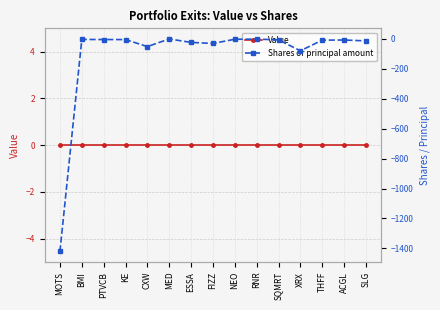

Reading left to right, transcribe all the data shown in this chart.

Value: MOTS=0	BMI=0	PTVCB=0	KE=0	CXW=0	MED=0	ESSA=0	FIZZ=0	NEO=0	RNR=0	SQMRT=0	XRX=0	THFF=0	ACGL=0	SLG=0
Shares or principal amount: MOTS=-1420	BMI=-4	PTVCB=-5	KE=-5	CXW=-52	MED=-1	ESSA=-24	FIZZ=-31	NEO=-3	RNR=-2	SQMRT=-7	XRX=-80	THFF=-9	ACGL=-8	SLG=-14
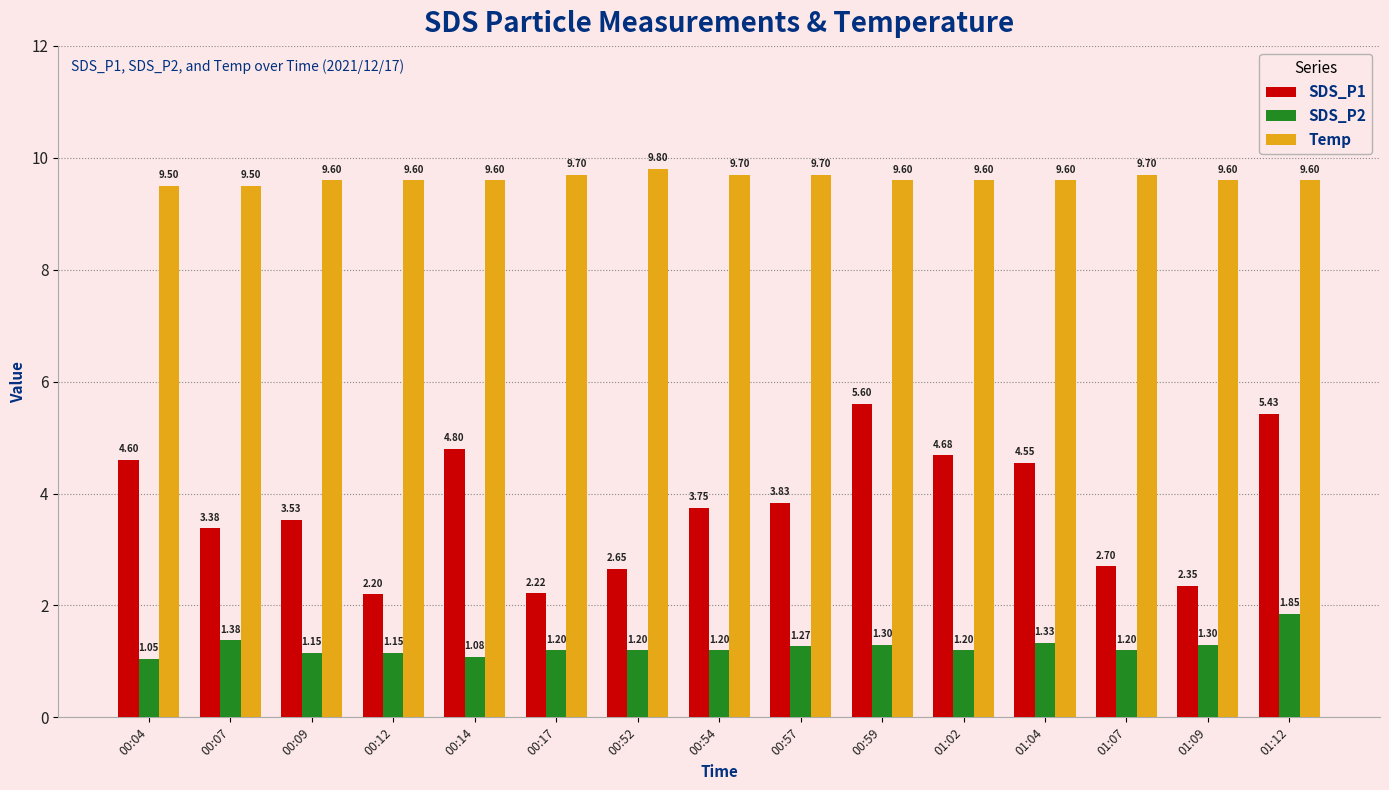

What is the average value of the Temp series?

9.6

▶ _Required action_
Copy the listing above word for word, keeping every line and value unchanged, and leave the pictures out.

▶ _Result of this exercise_
Reading left to right, transcribe all the data shown in this chart.

Value: MOTS=0	BMI=0	PTVCB=0	KE=0	CXW=0	MED=0	ESSA=0	FIZZ=0	NEO=0	RNR=0	SQMRT=0	XRX=0	THFF=0	ACGL=0	SLG=0
Shares or principal amount: MOTS=-1420	BMI=-4	PTVCB=-5	KE=-5	CXW=-52	MED=-1	ESSA=-24	FIZZ=-31	NEO=-3	RNR=-2	SQMRT=-7	XRX=-80	THFF=-9	ACGL=-8	SLG=-14

What is the average value of the Temp series?

9.6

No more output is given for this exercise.